Designing Structures that Maximize Spatially Averaged Surface-Enhanced Raman Spectra

TL;DR

This paper introduces a framework for designing nanopatterned surfaces that maximize the average SERS signal across randomly distributed molecules, significantly outperforming traditional designs.

Contribution

It develops a general inverse design method for SERS surfaces that accounts for spatial averaging and nonlinear damage, leading to novel, highly effective structures.

Findings

Optimized structures outperform coated spheres and bowtie structures by 4 times.

Including nonlinear damage effects increases performance gains to 20 times.
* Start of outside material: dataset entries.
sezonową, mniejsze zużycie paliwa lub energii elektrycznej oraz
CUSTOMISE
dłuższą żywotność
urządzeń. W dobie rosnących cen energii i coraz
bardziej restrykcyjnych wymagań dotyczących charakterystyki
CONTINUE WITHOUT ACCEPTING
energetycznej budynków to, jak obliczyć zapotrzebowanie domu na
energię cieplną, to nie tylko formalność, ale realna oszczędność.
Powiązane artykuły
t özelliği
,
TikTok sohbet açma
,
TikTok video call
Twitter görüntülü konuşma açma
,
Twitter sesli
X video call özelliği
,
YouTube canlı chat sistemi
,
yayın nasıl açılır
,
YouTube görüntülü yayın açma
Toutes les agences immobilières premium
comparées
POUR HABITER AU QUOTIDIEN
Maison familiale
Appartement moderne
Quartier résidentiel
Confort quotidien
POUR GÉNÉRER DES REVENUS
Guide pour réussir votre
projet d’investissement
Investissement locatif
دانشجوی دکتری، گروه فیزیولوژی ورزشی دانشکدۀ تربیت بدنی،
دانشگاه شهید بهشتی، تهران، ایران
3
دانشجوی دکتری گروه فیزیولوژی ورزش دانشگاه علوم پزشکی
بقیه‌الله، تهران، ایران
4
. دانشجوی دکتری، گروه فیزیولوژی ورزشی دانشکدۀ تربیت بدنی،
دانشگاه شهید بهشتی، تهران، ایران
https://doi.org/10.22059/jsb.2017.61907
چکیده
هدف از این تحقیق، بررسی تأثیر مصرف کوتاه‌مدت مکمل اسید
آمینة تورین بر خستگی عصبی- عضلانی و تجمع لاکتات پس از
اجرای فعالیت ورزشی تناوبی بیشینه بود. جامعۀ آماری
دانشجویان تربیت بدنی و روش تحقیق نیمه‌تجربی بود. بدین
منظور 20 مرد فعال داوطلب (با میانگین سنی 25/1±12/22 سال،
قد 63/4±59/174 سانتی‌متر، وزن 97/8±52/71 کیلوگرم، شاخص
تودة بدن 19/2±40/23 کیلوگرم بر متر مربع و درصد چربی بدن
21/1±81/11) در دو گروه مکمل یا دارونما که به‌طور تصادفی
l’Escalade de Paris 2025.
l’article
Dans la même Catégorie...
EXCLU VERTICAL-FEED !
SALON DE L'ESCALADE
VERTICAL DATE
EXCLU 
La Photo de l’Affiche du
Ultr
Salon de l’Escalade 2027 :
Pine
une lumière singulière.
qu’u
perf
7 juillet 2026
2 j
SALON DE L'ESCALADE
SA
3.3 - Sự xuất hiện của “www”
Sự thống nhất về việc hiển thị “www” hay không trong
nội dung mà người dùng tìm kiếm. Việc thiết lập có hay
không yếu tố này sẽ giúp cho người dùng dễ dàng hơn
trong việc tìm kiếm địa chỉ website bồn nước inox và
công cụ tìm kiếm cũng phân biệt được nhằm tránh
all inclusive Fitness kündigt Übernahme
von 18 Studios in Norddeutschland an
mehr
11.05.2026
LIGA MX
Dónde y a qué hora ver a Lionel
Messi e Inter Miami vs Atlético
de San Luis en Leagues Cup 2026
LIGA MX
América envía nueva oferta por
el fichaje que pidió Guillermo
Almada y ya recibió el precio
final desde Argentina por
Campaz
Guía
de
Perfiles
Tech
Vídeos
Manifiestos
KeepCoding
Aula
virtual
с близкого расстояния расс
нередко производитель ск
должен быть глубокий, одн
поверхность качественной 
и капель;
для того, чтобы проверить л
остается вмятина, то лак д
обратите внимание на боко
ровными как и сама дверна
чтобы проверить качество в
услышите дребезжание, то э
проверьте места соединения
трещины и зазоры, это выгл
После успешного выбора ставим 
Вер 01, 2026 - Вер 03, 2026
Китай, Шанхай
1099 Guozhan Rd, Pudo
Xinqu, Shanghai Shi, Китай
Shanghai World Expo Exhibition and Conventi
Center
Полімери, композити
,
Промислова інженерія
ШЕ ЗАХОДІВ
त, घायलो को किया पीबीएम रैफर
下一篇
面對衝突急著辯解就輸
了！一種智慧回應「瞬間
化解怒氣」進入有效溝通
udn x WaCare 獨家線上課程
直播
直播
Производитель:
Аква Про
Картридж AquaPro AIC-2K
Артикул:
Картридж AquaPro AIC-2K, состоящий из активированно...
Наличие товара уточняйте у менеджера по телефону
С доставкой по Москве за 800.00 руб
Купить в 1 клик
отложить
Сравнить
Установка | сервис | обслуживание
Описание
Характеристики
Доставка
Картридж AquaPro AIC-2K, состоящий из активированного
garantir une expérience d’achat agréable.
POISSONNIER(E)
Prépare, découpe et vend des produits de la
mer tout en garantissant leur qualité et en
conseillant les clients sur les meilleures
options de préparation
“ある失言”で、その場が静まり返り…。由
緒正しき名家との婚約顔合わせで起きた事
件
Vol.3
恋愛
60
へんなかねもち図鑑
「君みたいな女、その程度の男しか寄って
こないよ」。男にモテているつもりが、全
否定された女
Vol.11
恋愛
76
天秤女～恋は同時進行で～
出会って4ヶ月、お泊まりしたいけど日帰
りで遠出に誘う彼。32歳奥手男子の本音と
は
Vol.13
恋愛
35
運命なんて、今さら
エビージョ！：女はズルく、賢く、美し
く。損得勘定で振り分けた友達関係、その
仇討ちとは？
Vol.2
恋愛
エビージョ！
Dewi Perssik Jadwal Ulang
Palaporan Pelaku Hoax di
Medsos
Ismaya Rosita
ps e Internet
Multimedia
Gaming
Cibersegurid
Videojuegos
Designs improve hot-spot density and angular selectivity for enhanced SERS signals.

Abstract

We present a general framework for inverse design of nanopatterned surfaces that maximize spatially averaged surface-enhanced Raman (SERS) spectra from molecules distributed randomly throughout a material or fluid, building upon a recently proposed trace formulation for optimizing incoherent emission. This leads to radically different designs than optimizing SERS emission at a single known location, as we illustrate using several 2D design problems addressing effects of hot-spot density, angular selectivity, and nonlinear damage. We obtain optimized structures that perform about 4 times better than coating with optimized spheres or bowtie structures and about 20 times better when the nonlinear damage effects are included.